No quiero ni imaginar lo que pasaría si seres como los que podrían construir un edificio tan formidable invadieran Jundra…

—murmuró Nial antes de hacer precisamente eso; imaginar lo que temía un momento antes.

La muerte y la destrucción eran inevitables si eran hostiles a la raza humana.

A Nial no le gustaba esto, pero no era como si tuviera la fuerza necesaria para evitar que alguien invadiera su hogar.

Suspiró profundamente y entró al edificio de la Unión para acercarse a una de las 10 o más ventanillas, donde los recepcionistas atendían pacientemente a sus clientes.
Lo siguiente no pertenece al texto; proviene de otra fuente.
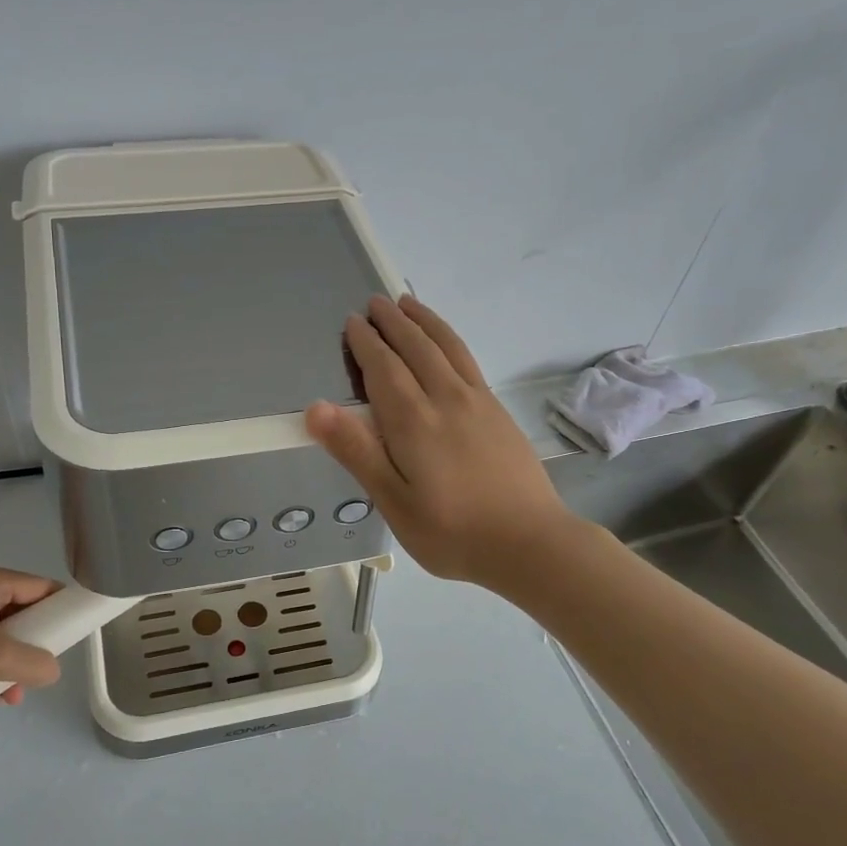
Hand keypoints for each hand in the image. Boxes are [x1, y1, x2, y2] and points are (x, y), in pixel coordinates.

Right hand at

—¿Has oído hablar del Desafío Dorado de este mes?

¡Todos están locos por ello!

—Un joven Stilak que estaba cerca de Nial le dijo a su amigo, mientras su cola de lagarto se agitaba con emoción.

—Sí, he oído hablar de ello.

Nunca esperé que la Unión brindara a los participantes una oportunidad tan grandiosa.

Imagina, qué sucedería si alguien puede pasar el Desafío Dorado.

¡Con la recompensa, sus posibilidades de ganar el gran premio aumentarán drásticamente!

—Otro Stilak respondió con una voz igualmente emocionada.

—Creo que es un poco injusto y realmente no tiene sentido.

El Desafío Dorado puede ser casi imposible de completar, pero si alguien puede hacerlo, ¡toda la meta del torneo cambiará!

—Un anciano de repente comentó.

Era humano, con una larga barba grisácea, que acariciaba pensativamente.

El hombre parecía erudito, pero los dos Stilak simplemente se burlaron antes de quedarse callados.

Nial estaba interesado en su discusión, pero parecía haber terminado abruptamente en el momento en que el humano se unió a la charla de los Stilak.

Volvió su atención al asistente.

—¿En qué puedo ayudarlo, señor?

—preguntó el asistente y Nial respondió sin dudarlo mientras colocaba el Certificado de Salud en el mostrador.

—Me gustaría inscribirme en el torneo Runiciero U21.